Resources are important, and any reparations scheme that does not have a price tag in the many trillions is an insult to the living and the dead. According to one estimate, the Federal Reserve bank bailout amounted to $29 trillion to save the criminals that caused the economic collapse!
Redressing crimes against the Black people whose unpaid labor created America’s wealth is at least as large a project.

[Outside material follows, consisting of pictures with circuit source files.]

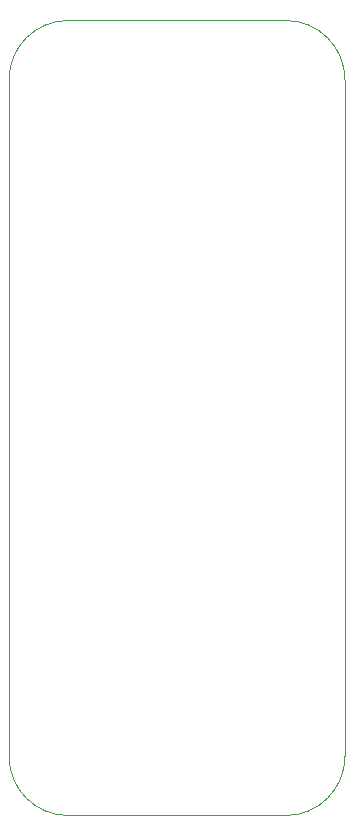
<source format=gbr>
%TF.GenerationSoftware,KiCad,Pcbnew,8.0.2*%
%TF.CreationDate,2024-05-27T13:26:58-06:00*%
%TF.ProjectId,KindFlowerPCB,4b696e64-466c-46f7-9765-725043422e6b,rev?*%
%TF.SameCoordinates,Original*%
%TF.FileFunction,Profile,NP*%
%FSLAX46Y46*%
G04 Gerber Fmt 4.6, Leading zero omitted, Abs format (unit mm)*
G04 Created by KiCad (PCBNEW 8.0.2) date 2024-05-27 13:26:58*
%MOMM*%
%LPD*%
G01*
G04 APERTURE LIST*
%TA.AperFunction,Profile*%
%ADD10C,0.100000*%
%TD*%
G04 APERTURE END LIST*
D10*
X132080000Y-93265000D02*
G75*
G02*
X137080000Y-88265000I5000000J0D01*
G01*
X155518890Y-88265000D02*
G75*
G02*
X160518900Y-93265000I10J-5000000D01*
G01*
X137080000Y-155575000D02*
G75*
G02*
X132080000Y-150575000I0J5000000D01*
G01*
X160518890Y-93265000D02*
X160518890Y-150575000D01*
X155518890Y-155575000D02*
X137080000Y-155575000D01*
X132080000Y-150575000D02*
X132080000Y-93265000D01*
X160518890Y-150575000D02*
G75*
G02*
X155518890Y-155574990I-4999990J0D01*
G01*
X137080000Y-88265000D02*
X155518890Y-88265000D01*
M02*

</source>
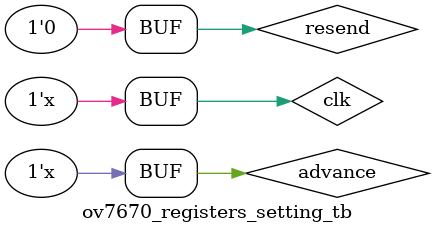
<source format=v>
`timescale 1ns / 1ps


module ov7670_registers_2(
    input clk,  //50MHz clk ¹Þ±â
    input resend,  //debouce¿¡¼­ »õ·Î°íÄ§ÇÏ´Â º¯¼ö ¹Þ±â
    input advance,  //»õ·Î°íÄ§¿¡ ¿ª±â´ÉÀ» ÇÏ´Â ÁøÇà º¯¼ö
    output [15:0] command,  // OV7670¿¡ ´ëÇÑ ·¹Áö½ºÅÍ °ª ¹× µ¥ÀÌÅÍ
    output finished  //±¸¼ºÀÌ ¿Ï·áµÇ¾úÀ½À» ³ªÅ¸³»´Â ½ÅÈ£
);

    //³»ºÎ ½ÅÈ£
    reg [15:0] sreg;  //·¹Áö½ºÅÍ ÁÖ¼Ò¸¦ ³ªÅ¸³»´Â º¯¼ö
    reg finished_temp;  //±¸¼ºÀÌ ¿Ï·áµÇ¾úÀ½À» ³ªÅ¸³»´Â ½ÅÈ£
    reg [7:0] address = {8{1'b0}};  //ÁÖ¼ÒÀÇ Å©±â´Â ³Ë³ËÈ÷ 8ºñÆ®
    
    //Ãâ·Â¿¡ °ª ÇÒ´ç
    assign command = sreg;  // OV7670¿¡ ´ëÇÑ ·¹Áö½ºÅÍ °ª ¹× µ¥ÀÌÅÍ¸¦ Conroller¿¡¼­ »ç¿ëÇÏ´Â command º¯¼ö¿¡ ¿Å±è
    assign finished = finished_temp;  //±¸¼ºÀÌ ¿Ï·áµÇ¾úÀ½À» ³ªÅ¸³»´Â ½ÅÈ£¸¦ Conroller¿¡¼­ »ç¿ëÇÏ´Â finished º¯¼ö¿¡ ¿Å±è
    
    //·¹Áö½ºÅÍ¿Í °ªÀÌ FFFF ÀÎ °æ¿ì
    //±¸¼ºÀÌ ¿Ï·áµÇ¾úÀ½À» ³ªÅ¸³»´Â ½ÅÈ£°¡ Ç¥½ÃµË´Ï´Ù.(finished_temp)
    always @ (sreg) begin
        if(sreg == 16'hFFFF) begin
            finished_temp <= 1;
        end
        else begin
            finished_temp <= 0;  //±¸¼ºÀÌ ¿Ï·áµÇÁö ¾Ê¾Ò´Ù.
        end
    end
    
    //lookuptable¿¡¼­ µ¥ÀÌÅÍ ¾ò±â(·¹Áö½ºÅÍ¿¡¼­)
    always @ (posedge clk) begin
        if(resend == 1) begin           //»õ·Î°íÄ§ ½ÅÈ£
            address <= {8{1'b0}};       //ÃÊ±âÈ­
        end
        else if(advance == 1) begin     //¾Æ´Ï¶ó¸é ´ÙÀ½ µ¥ÀÌÅÍ ¾ò±â
            address <= address+1;       //ÁÖ¼Ò°ª¿¡ 1¾¿ ´õÇØÁÖ¸é¼­ ¿øÇÏ´Â ·¹Áö½ºÅÍ °ªÀ» Ã£À½
        end
           
        case (address)  //ÁÖ¼ÒÀÇ °ª¿¡ µû¶ó ¿øÇÏ´Â ·¹Áö½ºÅÍ¿¡ µé¾î°¡¼­ °ªÀ» °¡Áö°í ³ª¿È(ÀÌ °úÁ¤¿¡¼­ i2cÅë½ÅÀ» »ç¿ë)
                0:  sreg <= 16'h12_80; //reset
                1:  sreg <= 16'hFF_F0; //delay
                2:  sreg <= 16'h12_00; // COM7,     set RGB color output
                3:  sreg <= 16'h11_80; // CLKRC     internal PLL matches input clock
                4:  sreg <= 16'h0C_00; // COM3,     default settings
                5:  sreg <= 16'h3E_00; // COM14,    no scaling, normal pclock
                6:  sreg <= 16'h04_00; // COM1,     disable CCIR656
                7:  sreg <= 16'h40_d0; //COM15,     RGB565, full output range
                8:  sreg <= 16'h3a_04; //TSLB       set correct output data sequence (magic)
                9:  sreg <= 16'h14_18; //COM9       MAX AGC value x4
                10: sreg <= 16'h4F_B3; //MTX1       all of these are magical matrix coefficients
                11: sreg <= 16'h50_B3; //MTX2
                12: sreg <= 16'h51_00; //MTX3
                13: sreg <= 16'h52_3d; //MTX4
                14: sreg <= 16'h53_A7; //MTX5
                15: sreg <= 16'h54_E4; //MTX6
                16: sreg <= 16'h58_9E; //MTXS
                17: sreg <= 16'h3D_C0; //COM13      sets gamma enable, does not preserve reserved bits, may be wrong?
                18: sreg <= 16'h17_14; //HSTART     start high 8 bits
                19: sreg <= 16'h18_02; //HSTOP      stop high 8 bits //these kill the odd colored line
                20: sreg <= 16'h32_80; //HREF       edge offset
                21: sreg <= 16'h19_03; //VSTART     start high 8 bits
                22: sreg <= 16'h1A_7B; //VSTOP      stop high 8 bits
                23: sreg <= 16'h03_0A; //VREF       vsync edge offset
                24: sreg <= 16'h0F_41; //COM6       reset timings
                25: sreg <= 16'h1E_00; //MVFP       disable mirror / flip //might have magic value of 03
                26: sreg <= 16'h33_0B; //CHLF       //magic value from the internet
                27: sreg <= 16'h3C_78; //COM12      no HREF when VSYNC low
                //28: sreg <= 16'h69_00; //GFIX       fix gain control
                28: sreg <= 16'h69_0a; //GFIX  
                29: sreg <= 16'h74_00; //REG74      Digital gain control
                30: sreg <= 16'hB0_84; //RSVD       magic value from the internet *required* for good color
                31: sreg <= 16'hB1_0c; //ABLC1
                32: sreg <= 16'hB2_0e; //RSVD       more magic internet values
                33: sreg <= 16'hB3_80; //THL_ST
                //begin mystery scaling numbers
                34: sreg <= 16'h70_3a;
                35: sreg <= 16'h71_35;
                36: sreg <= 16'h72_11;
                37: sreg <= 16'h73_f0;
                38: sreg <= 16'ha2_02;
                //gamma curve values
                39: sreg <= 16'h7a_20;
                40: sreg <= 16'h7b_10;
                41: sreg <= 16'h7c_1e;
                42: sreg <= 16'h7d_35;
                43: sreg <= 16'h7e_5a;
                44: sreg <= 16'h7f_69;
                45: sreg <= 16'h80_76;
                46: sreg <= 16'h81_80;
                47: sreg <= 16'h82_88;
                48: sreg <= 16'h83_8f;
                49: sreg <= 16'h84_96;
                50: sreg <= 16'h85_a3;
                51: sreg <= 16'h86_af;
                52: sreg <= 16'h87_c4;
                53: sreg <= 16'h88_d7;
                54: sreg <= 16'h89_e8;
                //AGC and AEC
                55: sreg <= 16'h13_e0; //COM8, disable AGC / AEC
                56: sreg <= 16'h00_00; //set gain reg to 0 for AGC
                57: sreg <= 16'h10_00; //set ARCJ reg to 0
                58: sreg <= 16'h0d_40; //magic reserved bit for COM4
                59: sreg <= 16'h14_18; //COM9, 4x gain + magic bit
                60: sreg <= 16'ha5_05; // BD50MAX
                61: sreg <= 16'hab_07; //DB60MAX
                62: sreg <= 16'h24_95; //AGC upper limit
                63: sreg <= 16'h25_33; //AGC lower limit
                64: sreg <= 16'h26_e3; //AGC/AEC fast mode op region
                65: sreg <= 16'h9f_78; //HAECC1
                66: sreg <= 16'ha0_68; //HAECC2
                67: sreg <= 16'ha1_03; //magic
                68: sreg <= 16'ha6_d8; //HAECC3
                69: sreg <= 16'ha7_d8; //HAECC4
                70: sreg <= 16'ha8_f0; //HAECC5
                71: sreg <= 16'ha9_90; //HAECC6
                72: sreg <= 16'haa_94; //HAECC7
                73: sreg <= 16'h13_e5; //COM8, enable AGC / AEC
                default : sreg <= 16'hFFFF;  //sreg°ªÀÌ ffffÀÌ¸é ±¸¼ºÀÌ ¿Ï·á µÇ¾ú´Ù.
        endcase
    end
endmodule

module ov7670_registers_setting_tb;

    reg clk=0;
    reg resend;
    reg advance=0;
    wire [15:0] command;
    wire finished;
    
    ov7670_registers_2 uut(clk, resend, advance, command, finished);
    
    always #10 clk=~clk; 
    initial begin
        #100 resend=1;
        #100 resend=0;
    end
    
    always #300 advance = ~advance;
    
endmodule
</source>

But reparations is more than material resources; it is the power to use those resources for the betterment of one’s people, and to be secure in not being victimized again by the historical oppressor. It means Black self-determination, without which “democracy” is a sham and a farce.
It’s up to us
The Great Black Reparations Debate must reach into every nook and cranny of Black America, examining every aspect of Black life in this country – as well as debating Black Americans’ relationship with the rest of the African Diaspora and the world. It is up to Black people – the ones who have been struck! – to propose the programs and structures that not only emancipate us from the bottom, but that effectively abolish such substrata.
Folks need to be instructed to stop asking White or Black politicians to come up with a reparations plan – that’s a task reserved collectively for African Americans, after long and exhaustive debate.
The United States was built on stolen land and stolen labor. Those are the crimes that must be redressed. Any reparations proposal that leaves current U.S. social, economic and political structures intact only perpetuates the crime and guarantees a relapse into the abyss.
The Great Black Reparations Debate must begin before passage of H.R. 40. Ideally, the Black debate should inform those delegated by Congress to study the reparations question. More likely, a Black community that is energized and aroused by the debate will wind up rebuking the politicians, including most of the Black ones, for treating the reparations issue as a chance to declare a symbolic victory for Black people, like the Dr. King holiday.
We are late
But that’s the most African Americans can expect if we fail to organize a Black-wide debate that involves, literally, millions of our people. We’re already late.
Black opponents of reparations like political scientist Adolph Reed argue that reparations may be appealing, but isn’t worth investing lots of political capital because the non-Black majority of the U.S. will never support truly transformative repair. That’s certainly true, if we assume that today’s pitiful level of independent Black political mobilization is permanent.
Forty million Black people can’t change a damn thing unless they argue collectively about what is to be done, and then organize to do it. The Great Black Reparations Debate can be the extended, independent forum for Black people to re-imagine themselves and their place in the nation and the world, and to act collectively to build a new society – one that is fit for our people’s habitation.
Once such a mobilization is underway, it really doesn’t much matter what the corporate servants on Capitol Hill think reparations should look like – because Black people will have our own vision and plan.
In his book “Black Visions,” Dr. Michael Dawson analyzes the results of an exhaustive political survey of African Americans that he oversaw in 1994. The survey showed that a majority of Black people, while not in favor of politically separating from the United States, nevertheless see Black America as a “nation within a nation.”
A Great Black Reparations Debate – actually, a mass discussion of our collective future – is a chance for Black America to start acting like that “nation within a nation.”